**Extract to read**:
Cash and due from banks

EX-10.2 3 g15201exv10w2.htm EX-10.2 EX-10.2
Exhibit 10.2
REVOLVING CREDIT NOTE
     
$10,000,000.00   Birmingham, Alabama
    September 4,2008
     FOR VALUE RECEIVED, on the Maturity Date (defined below), the undersigned, SUPERIOR BANCORP, a Delaware corporation (“Borrower”), hereby promises to pay to the order of COLONIAL BANK (“Lender”), the principal sum of Ten Million Dollars ($10,000,000.00), or such lesser sum as may then constitute the aggregate unpaid principal amount of all loan advances (“Advances”) made by Lender to Borrower hereunder and pursuant to the Loan Agreement (defined below). The aggregate principal amount of Advances which Lender shall be committed to have outstanding under this Revolving Credit Note (this “Note”) at any one time shall not exceed Ten Million Dollars ($10,000,000.00), which amount may be borrowed, paid, reborrowed and repaid, in whole or in part, subject to the terms and conditions of this Note and of the Loan Agreement.
     Borrower further promises to pay to the order of Lender interest on the unpaid principal balance from time to time outstanding under this Note at the rate(s) as set forth the below and to pay all fees and expenses as required by the Loan Agreement.
     Interest on each Advance and the principal balance hereof shall accrue at the Colonial Bank Base Rate. Colonial Bank Base Rate shall mean the interest rate announced from time to time by Lender as the “Colonial Bank Base Rate”. The Colonial Bank Base Rate is a reference rate established by Lender for use in computing and adjusting interest. It is subject to increase, decrease or change, and is only one of the reference rates or indices that the Lender uses. The Lender may lend to others at rates of interest at, or greater or less than the Colonial Bank Base Rate or the rate provided herein. The Colonial Bank Base Rate may change as often as daily. Any change in the interest rate resulting from a change in the Colonial Bank Base Rate shall take effect upon the change in the Colonial Bank Base Rate.
     Interest from the date of any Advance on the outstanding unpaid principal balance shall be computed on the basis of a 360 day year by multiplying the product of the principal amount outstanding and the applicable rate by the actual amount of days elapsed and dividing by 360. No Advance may extend beyond the Maturity Date and all outstanding Advances, including principal, interest, and fees related thereto, must be paid in full on the Maturity Date. Each Advance shall be in a minimum principal amount of $100,000.
     Interest on each Advance shall be payable quarterly in arrears on each March 31, June 30, September 30 and December 31, and on the Maturity Date, or earlier if maturity is accelerated pursuant to the terms of this Note or the Loan Agreement. If Borrower fails to make any payment of any principal of or interest on any Advance within ten (10) days after the same becomes due, whether by reason of maturity, acceleration or otherwise, in addition to all of the other rights and remedies of Lender under this Agreement and at law or in equity, Borrower shall pay Lender on demand with respect to each such late payment a late fee in an amount not to exceed Three Percent (3%) of each late payment.

**Human keypoint data**:
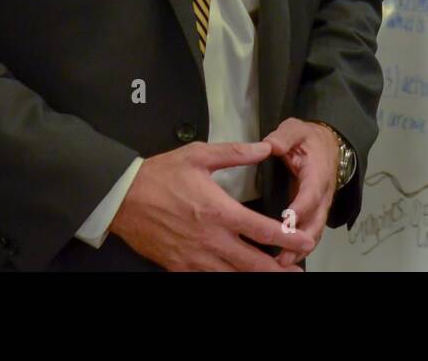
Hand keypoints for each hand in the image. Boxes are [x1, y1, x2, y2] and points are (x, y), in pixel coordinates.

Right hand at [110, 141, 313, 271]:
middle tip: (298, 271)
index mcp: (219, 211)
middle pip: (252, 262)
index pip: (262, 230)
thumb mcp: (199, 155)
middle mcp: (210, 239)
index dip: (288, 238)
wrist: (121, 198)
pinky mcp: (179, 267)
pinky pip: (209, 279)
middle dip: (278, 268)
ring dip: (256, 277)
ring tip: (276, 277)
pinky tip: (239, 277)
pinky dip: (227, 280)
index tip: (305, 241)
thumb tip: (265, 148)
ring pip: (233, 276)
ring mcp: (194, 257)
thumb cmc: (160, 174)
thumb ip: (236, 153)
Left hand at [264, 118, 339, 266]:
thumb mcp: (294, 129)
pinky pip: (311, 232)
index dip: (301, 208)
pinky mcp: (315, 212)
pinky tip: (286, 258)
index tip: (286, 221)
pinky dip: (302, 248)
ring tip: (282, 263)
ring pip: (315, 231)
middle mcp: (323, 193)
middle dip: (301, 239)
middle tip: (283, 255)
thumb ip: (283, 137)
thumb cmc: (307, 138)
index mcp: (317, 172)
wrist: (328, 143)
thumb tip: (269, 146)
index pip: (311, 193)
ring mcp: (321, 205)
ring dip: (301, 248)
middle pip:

**Task 1**: According to the revolving credit note, what is the minimum principal amount of each Advance?
**Task 2**: Write the next part of the revolving credit note, picking up after its last sentence.

**Output 1**: $100,000

**Output 2**:
     All payments received by Lender under this Note shall be allocated among the

 


 

principal, interest, collection costs and expenses and other amounts due under this Note in such order and manner as Lender shall elect.
     This Note matures on September 3, 2009 (the “Maturity Date”). Borrower agrees to pay in full all interest, principal, fees, charges and all other amounts due under this Note and Loan Agreement on the Maturity Date. After maturity of the Loan, whether by reason of acceleration or otherwise, interest shall accrue on the Advances and be payable on demand on the entire outstanding principal balance hereof at an annual rate equal to Twelve Percent (12%).
     All payments of principal and interest under this Note shall be made in lawful currency of the United States in Federal or other immediately available funds at the office of Lender situated at 100 Colonial Bank Blvd, Montgomery, AL 36117-4244, or at such other place as Lender may from time to time designate in writing.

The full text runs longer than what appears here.